Provided entries START

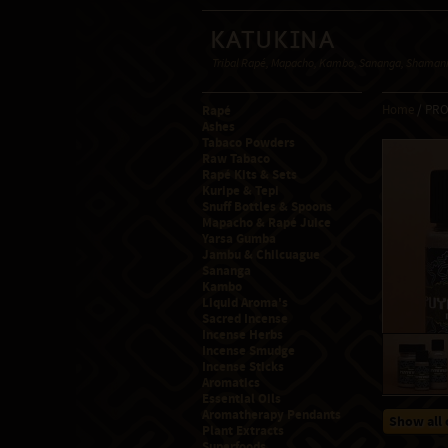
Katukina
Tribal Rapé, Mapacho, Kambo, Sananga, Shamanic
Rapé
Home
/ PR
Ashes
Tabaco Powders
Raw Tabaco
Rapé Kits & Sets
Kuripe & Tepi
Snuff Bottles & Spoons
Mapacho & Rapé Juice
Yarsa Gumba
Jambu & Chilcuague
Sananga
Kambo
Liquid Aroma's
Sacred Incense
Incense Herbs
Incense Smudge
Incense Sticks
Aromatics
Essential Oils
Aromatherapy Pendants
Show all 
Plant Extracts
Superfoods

Provided entries END
Provided entries START

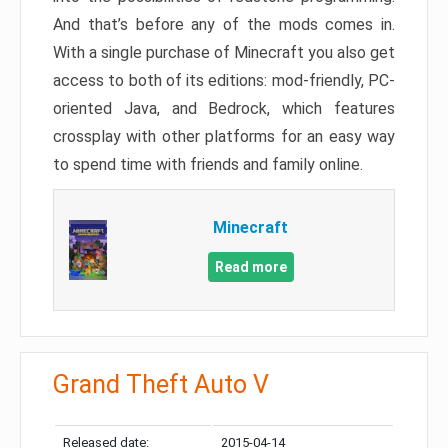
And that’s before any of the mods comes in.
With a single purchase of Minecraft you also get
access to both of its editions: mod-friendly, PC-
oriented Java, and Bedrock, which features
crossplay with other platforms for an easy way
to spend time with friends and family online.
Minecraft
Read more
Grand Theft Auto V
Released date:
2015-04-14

Provided entries END
Provided entries START

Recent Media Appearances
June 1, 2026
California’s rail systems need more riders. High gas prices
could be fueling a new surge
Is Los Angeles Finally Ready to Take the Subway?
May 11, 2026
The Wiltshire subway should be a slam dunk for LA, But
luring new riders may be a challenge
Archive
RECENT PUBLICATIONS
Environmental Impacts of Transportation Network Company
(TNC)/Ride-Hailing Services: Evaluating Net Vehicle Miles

Provided entries END

Problem description:
Reproduce the items above word for word, beginning at the line containing "Recent Media Appearances" and stopping after the line containing "Environmental Impacts of".

Expected answer:
Recent Media Appearances
June 1, 2026
California’s rail systems need more riders. High gas prices
could be fueling a new surge
Is Los Angeles Finally Ready to Take the Subway?
May 11, 2026
The Wiltshire subway should be a slam dunk for LA, But
luring new riders may be a challenge
Archive
RECENT PUBLICATIONS
Environmental Impacts of Transportation Network Company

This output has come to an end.